Canada/ Affaire Serge Koffi: voici le film de l’arrestation de Martial Ahipeaud

« Le Canada arrête AHIPEAUDSurprenant que puisse être cette information qui est pourtant vraie. Je tombe des nues tellement cette histoire est teintée d’une logique incompréhensible.

Les faits:
Koffi Serge Allias Sroucou Tremin Tremin, ex SG de la FESCI vit exilé au Canada depuis la crise post-électorale. Il a un statut de demandeur d’asile qui est reçu favorablement par le gouvernement du Canada puisque ce dernier s’acheminait allègrement vers la résidence permanente. Deux autres jeunes ivoiriens demandent le même asile après Sroucou et ne cachent pas comme le SG leur appartenance à la FESCI (Fédération estudiantine et scolaire de la CI). Malheureusement, à ces derniers, un refus catégorique est dirigé avec injonction de quitter le territoire au motif qu’ils auraient appartenu à une organisation terroriste qui est la FESCI. Les deux jeunes ivoiriens n’acceptent pas cette réponse et interjettent appel à cette décision. Le temps de ce procès, la justice canadienne fait marche arrière et remet aussi en cause le dossier de Sroucou qui avait pourtant été accepté et gravi plusieurs étapes décisives dans la procédure d’obtention de la résidence permanente. Sroucou, pour se défendre et défendre la FESCI, fait appel à Ahipeaud Martial le fondateur de la FESCI, pour l’aider à prouver au Canada que la FESCI n’est pas une organisation terroriste. Ce que fait brillamment Ahipeaud Martial à Montréal devant un procureur muselé par la pertinence de ses arguments. Le tribunal prévoit alors de se prononcer ultérieurement. Quoi de plus normal?

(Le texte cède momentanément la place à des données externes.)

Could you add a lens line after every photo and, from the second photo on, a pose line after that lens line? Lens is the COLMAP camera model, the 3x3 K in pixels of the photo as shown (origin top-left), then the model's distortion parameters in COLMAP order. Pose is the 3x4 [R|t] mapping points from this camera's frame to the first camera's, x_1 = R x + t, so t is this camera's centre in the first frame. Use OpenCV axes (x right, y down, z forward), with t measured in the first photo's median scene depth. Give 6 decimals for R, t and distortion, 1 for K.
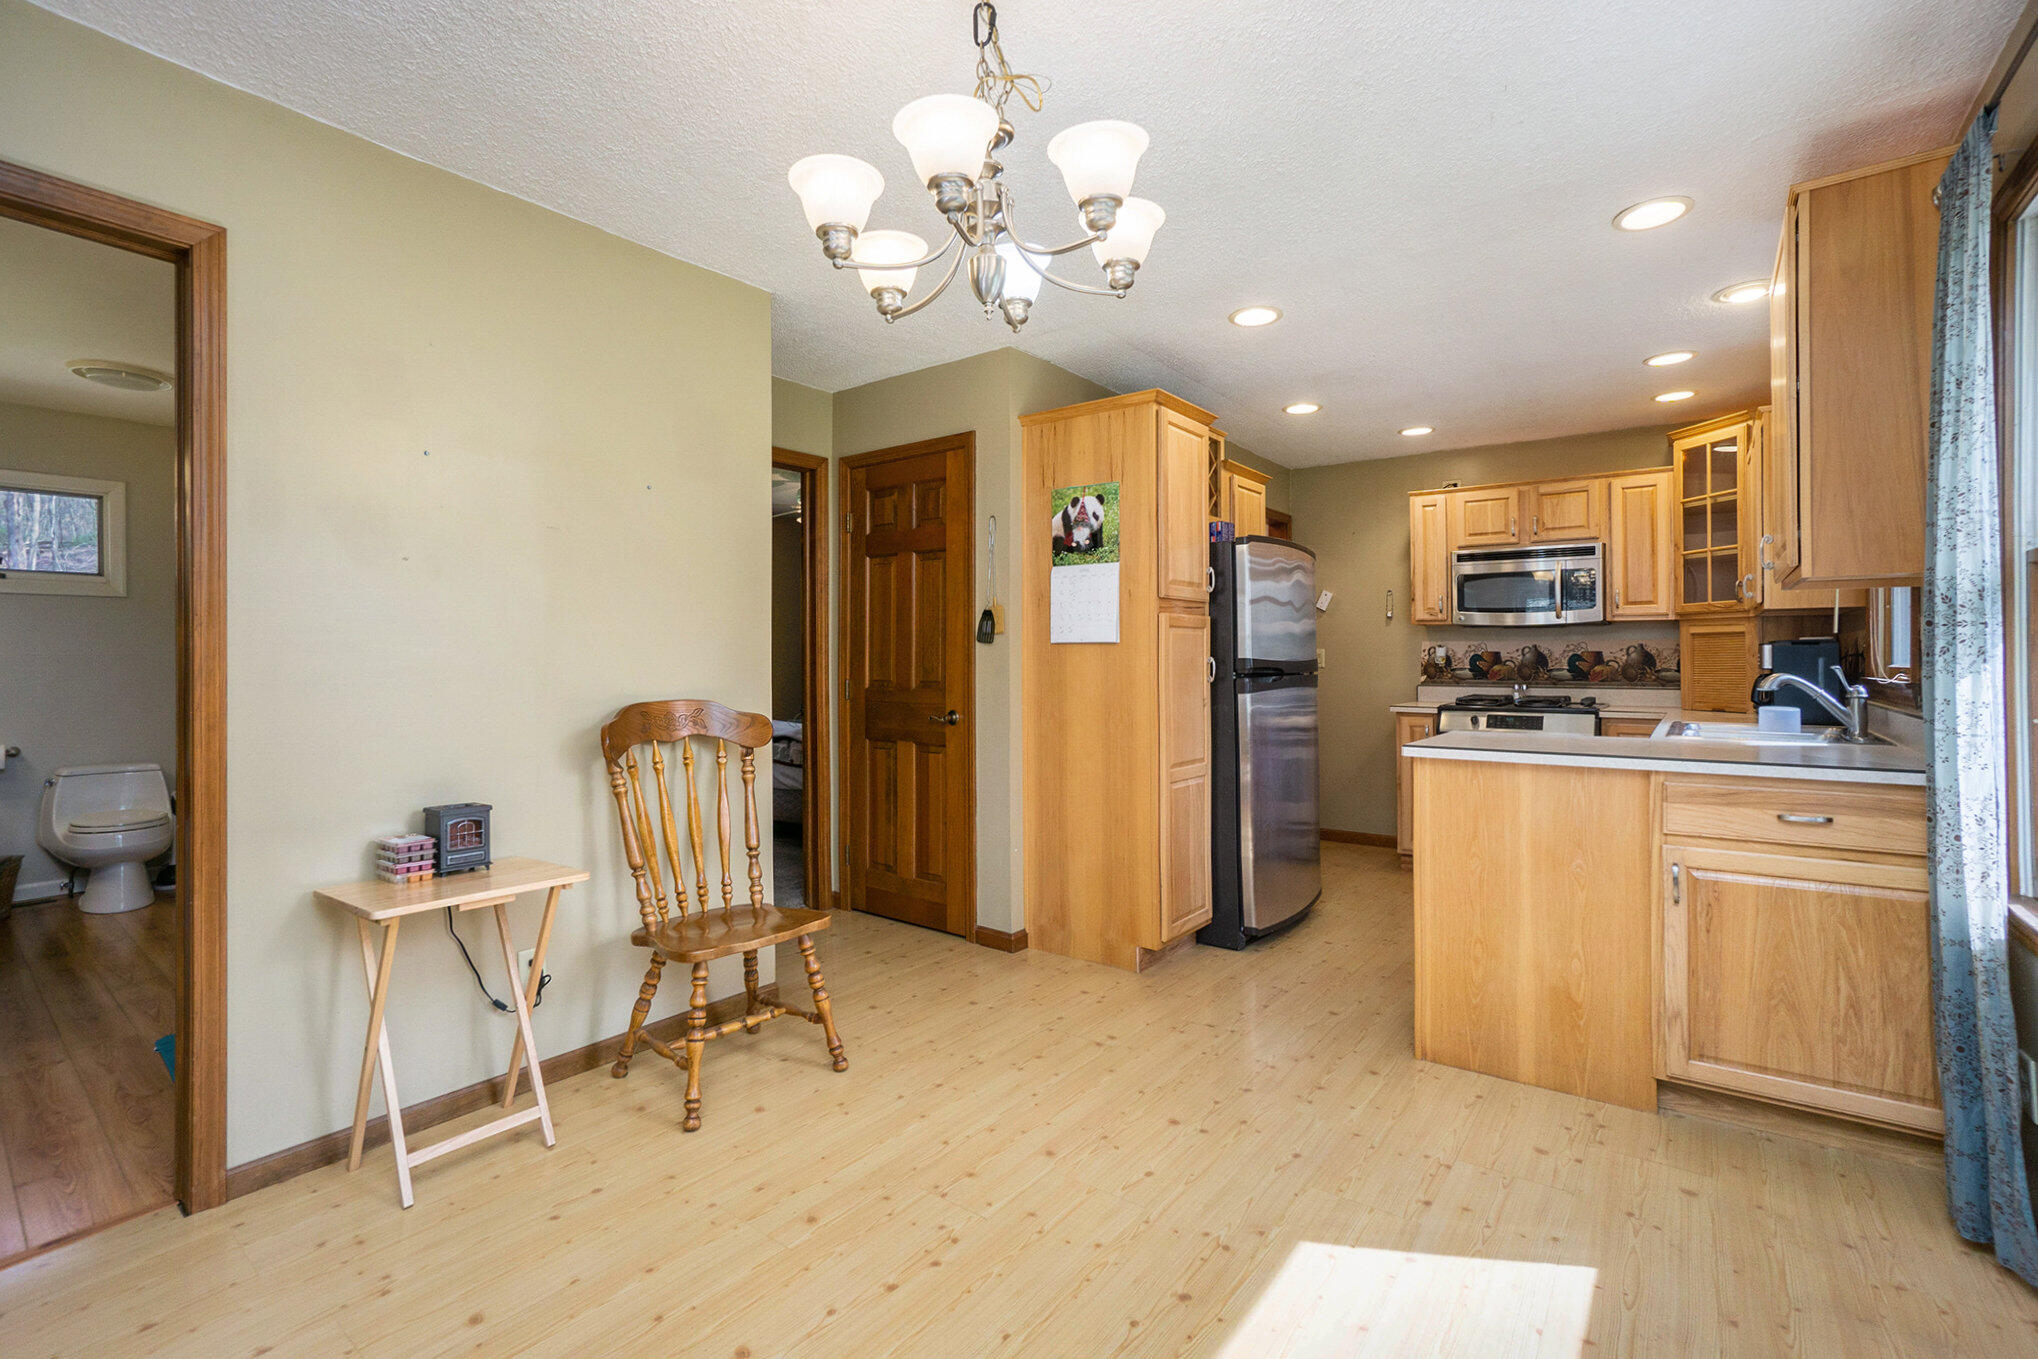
lens RADIAL K [[904.6, 0, 1011.2], [0, 904.6, 660.2], [0, 0, 1]] dist [-0.038687, 0.001414]
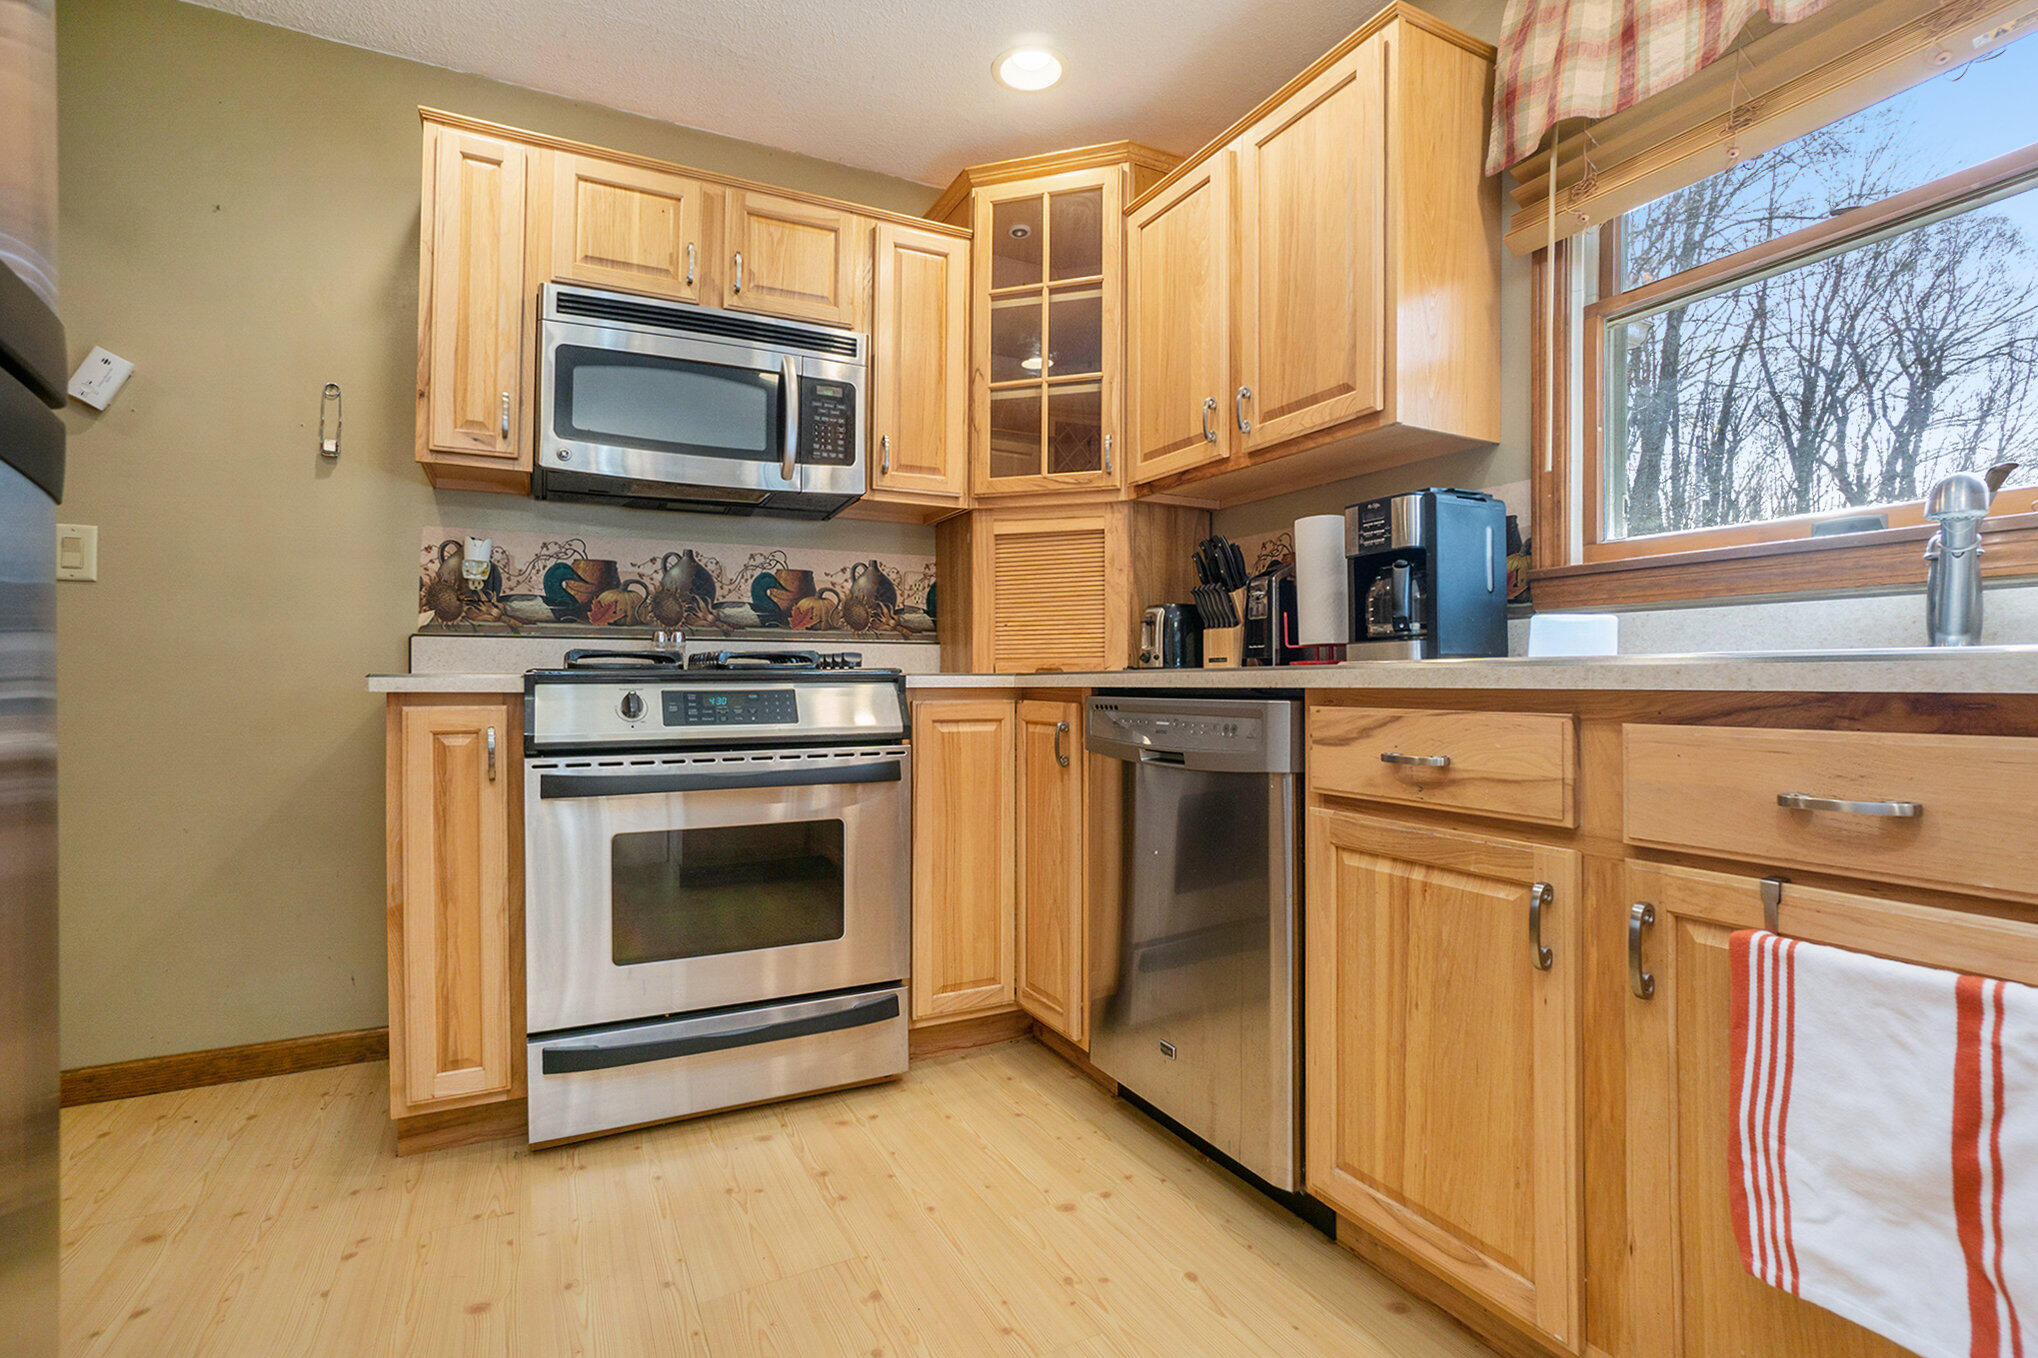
lens RADIAL K [[904.6, 0, 1023.3], [0, 904.6, 668.0], [0, 0, 1]] dist [-0.038687, 0.001414]
pose [[0.403284, 0.014559, 0.914959, 0.228249], [-0.002444, 0.999887, -0.014833, 0.053581], [-0.915072, 0.003746, 0.403274, 0.665238]]
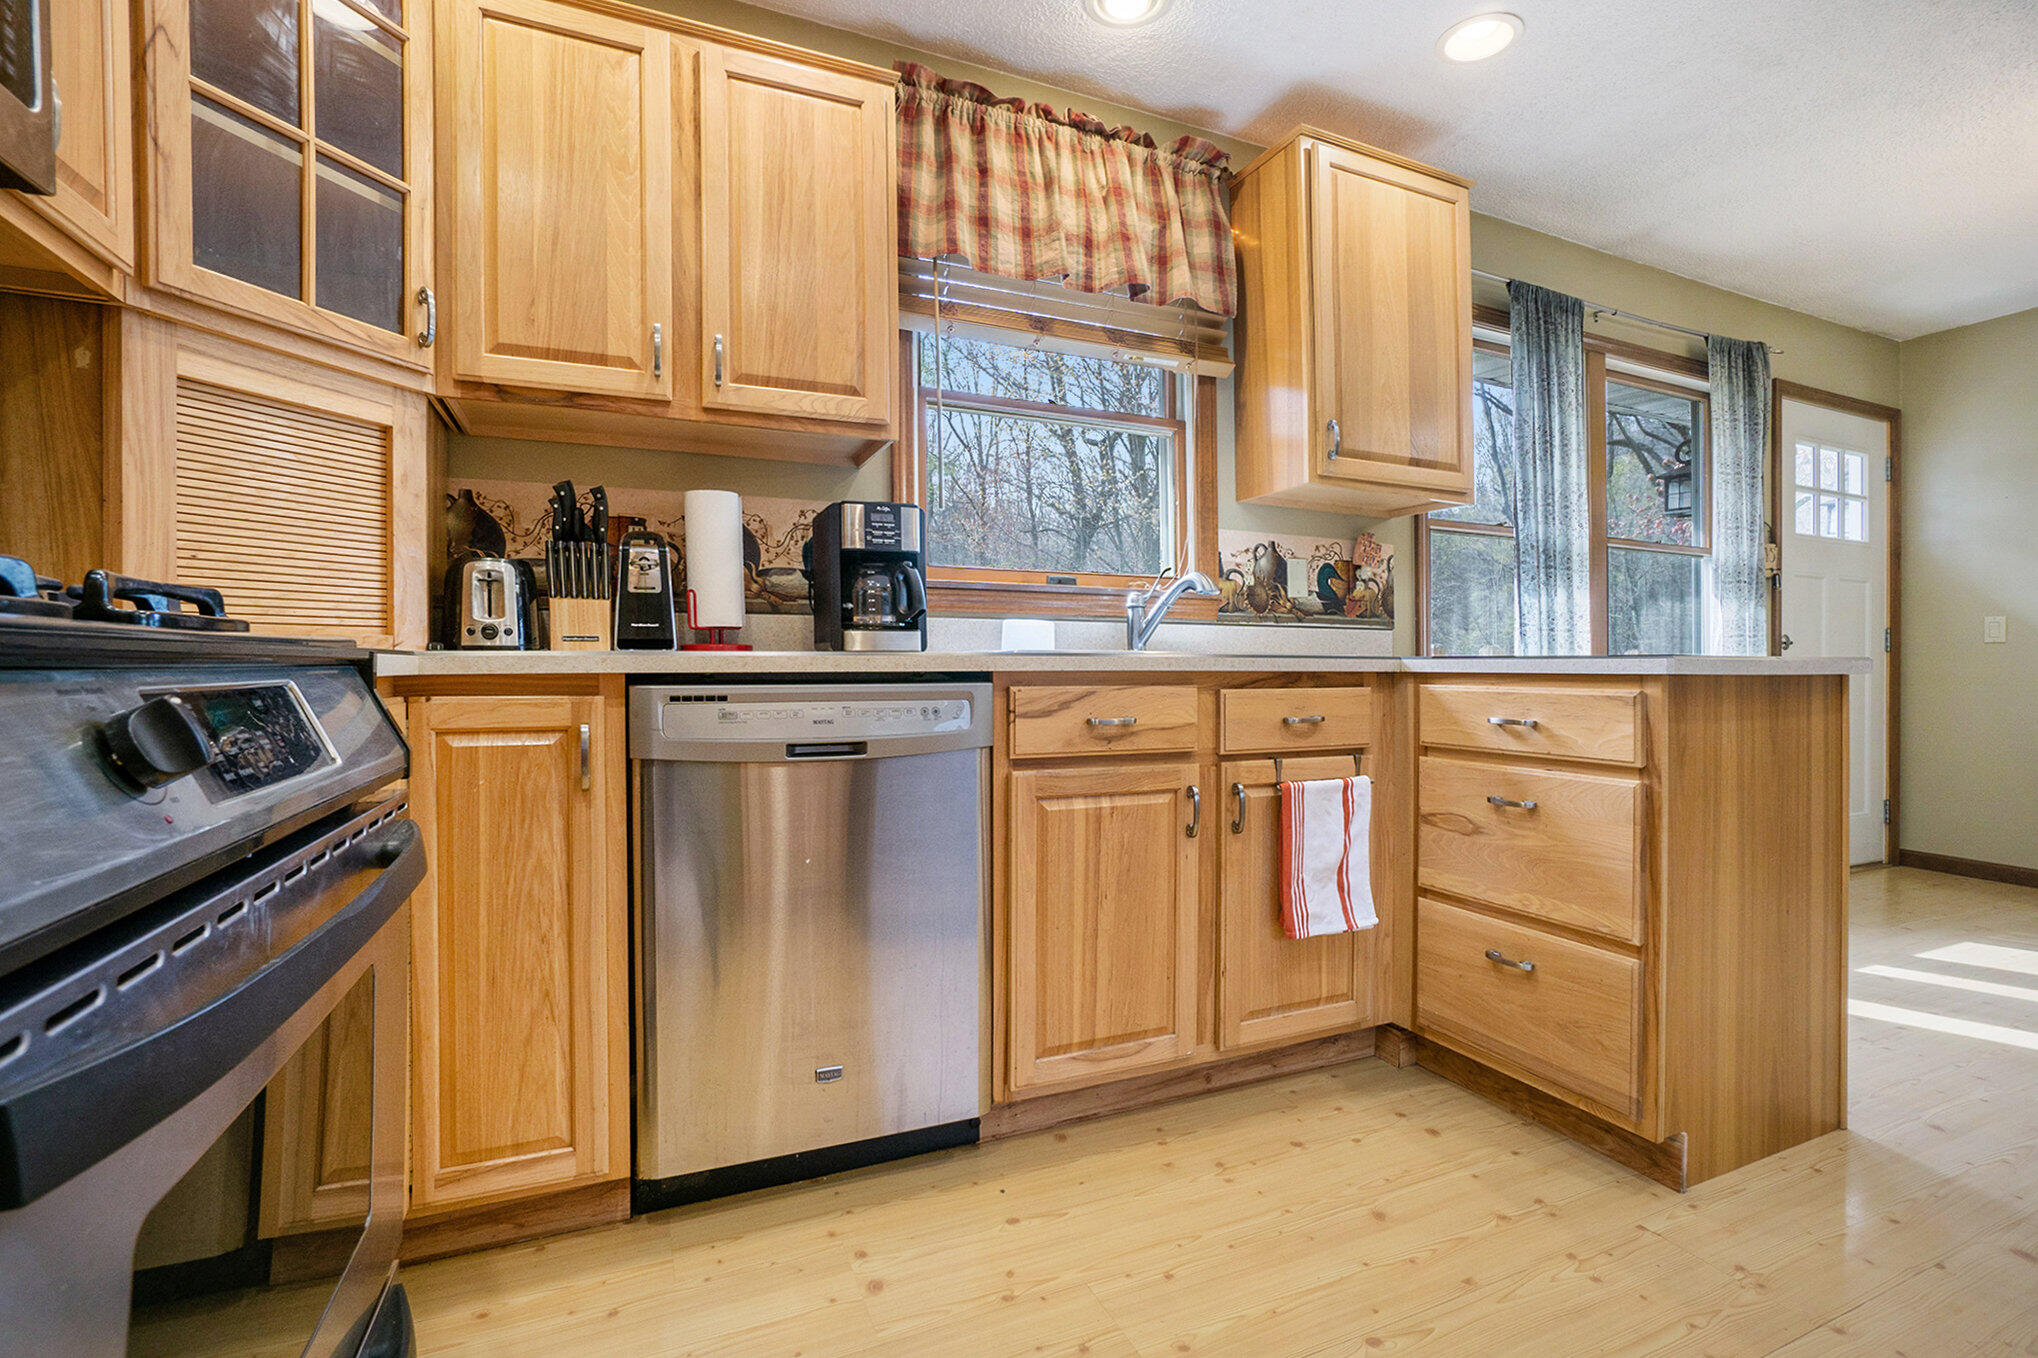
lens RADIAL K [[904.6, 0, 1033.8], [0, 904.6, 663.4], [0, 0, 1]] dist [-0.038687, 0.001414]
pose [[-0.875493, 0.004924, 0.483205, 0.349540], [0.000857, 0.999962, -0.008638, 0.055421], [-0.483229, -0.007148, -0.875465, 0.975686]]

Pour nos frères, la mission d’AHIPEAUD est accomplie. Il peut rentrer fièrement au bercail. Il est accompagné jusqu’à la sécurité de l’aéroport où les derniers salamalecs sont échangés. Malheureusement, en lieu et place d’un Ahipeaud qui appelle d’Abidjan pour dire combien fut beau le voyage, c’est plutôt l’information d’une incarcération qui nous parvient. Le Canada déclare avoir attrapé un autre terroriste.